The capital contribution materials include (but are not limited to) the following forms:
1. If an investor makes capital contribution in cash exchange or cross border RMB, the enterprise shall submit a bank account (or equivalent document) and an approval file;
2. In case of physical contribution, physical transfer and acceptance certificate, price basis and ownership certificate shall be submitted;
3. If intangible assets are contributed, it is necessary to submit the patent certificate, the patent register, the trademark registration certificate, the transfer contract related to the capital contribution of the intangible assets, the evaluation report, the confirmation documents of the investment parties on the value of the assets, etc.

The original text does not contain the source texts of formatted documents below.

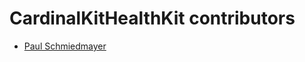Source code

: <!--

This source file is part of the Stanford Spezi open-source project.

SPDX-FileCopyrightText: 2022 Stanford University and the project authors (see CONTRIBUTORS.md)

SPDX-License-Identifier: MIT
  
-->

CardinalKitHealthKit contributors
====================

* [Paul Schmiedmayer](https://github.com/PSchmiedmayer)
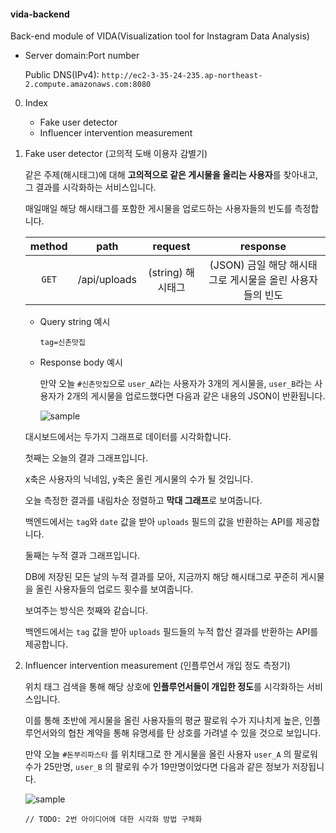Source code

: #### vida-backend

Back-end module of VIDA(Visualization tool for Instagram Data Analysis)



- Server domain:Port number

  Public DNS(IPv4): `http://ec2-3-35-24-235.ap-northeast-2.compute.amazonaws.com:8080`

  

0. Index

   - Fake user detector
   - Influencer intervention measurement
   
   


1. Fake user detector (고의적 도배 이용자 감별기)

   같은 주제(해시태그)에 대해 **고의적으로 같은 게시물을 올리는 사용자**를 찾아내고, 그 결과를 시각화하는 서비스입니다.

   매일매일 해당 해시태그를 포함한 게시물을 업로드하는 사용자들의 빈도를 측정합니다.

   | method |     path     |      request      |                         response                          |
   | :----: | :----------: | :---------------: | :-------------------------------------------------------: |
   | `GET`  | /api/uploads | (string) 해시태그 | (JSON) 금일 해당 해시태그로 게시물을 올린 사용자들의 빈도 |

   - Query string 예시
   
     `tag=신촌맛집`

   - Response body 예시

     만약 오늘 `#신촌맛집`으로 `user_A`라는 사용자가 3개의 게시물을, `user_B`라는 사용자가 2개의 게시물을 업로드했다면 다음과 같은 내용의 JSON이 반환됩니다.
   
     ![sample](https://user-images.githubusercontent.com/29545214/88988534-21513c00-d314-11ea-87d8-ecee6c18c2e7.png)

   

   대시보드에서는 두가지 그래프로 데이터를 시각화합니다.

   

   첫째는 오늘의 결과 그래프입니다.

   x축은 사용자의 닉네임, y축은 올린 게시물의 수가 될 것입니다.

   오늘 측정한 결과를 내림차순 정렬하고 **막대 그래프**로 보여줍니다.

   백엔드에서는 `tag`와 `date` 값을 받아 `uploads` 필드의 값을 반환하는 API를 제공합니다.

   

   둘째는 누적 결과 그래프입니다.

   DB에 저장된 모든 날의 누적 결과를 모아, 지금까지 해당 해시태그로 꾸준히 게시물을 올린 사용자들의 업로드 횟수를 보여줍니다.

   보여주는 방식은 첫째와 같습니다.

   백엔드에서는 `tag` 값을 받아 `uploads` 필드들의 누적 합산 결과를 반환하는 API를 제공합니다.

   

2. Influencer intervention measurement (인플루언서 개입 정도 측정기)

   위치 태그 검색을 통해 해당 상호에 **인플루언서들이 개입한 정도**를 시각화하는 서비스입니다.

   이를 통해 초반에 게시물을 올린 사용자들의 평균 팔로워 수가 지나치게 높은, 인플루언서와의 협찬 계약을 통해 유명세를 탄 상호를 가려낼 수 있을 것으로 보입니다.

   만약 오늘 `#돈부리파스타` 를 위치태그로 한 게시물을 올린 사용자 `user_A` 의 팔로워 수가 25만명, `user_B` 의 팔로워 수가 19만명이었다면 다음과 같은 정보가 저장됩니다.

   ![sample](https://user-images.githubusercontent.com/29545214/88458152-ea6bc800-cec6-11ea-800e-a22f0d2d353a.png)

   

   `// TODO: 2번 아이디어에 대한 시각화 방법 구체화`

4. If capital is contributed in domestic RMB, it is necessary to submit the approval certificate of the profit source of the enterprise, the annual financial statement with profit, the resolution of board of directors on the profit distribution, or the liquidation report on the source of the liquidation of the income, or the approval certificate of the enterprise related to the equity transfer, and the resolution of the board of directors related to the transfer of the shares.
The competent business authorities at all levels shall carry out the actual capital statistics in accordance with the way of capital contribution, the amount of capital contribution and the currency (or the content of the cooperation conditions) and the time of capital contribution, as stated in the capital contribution certification.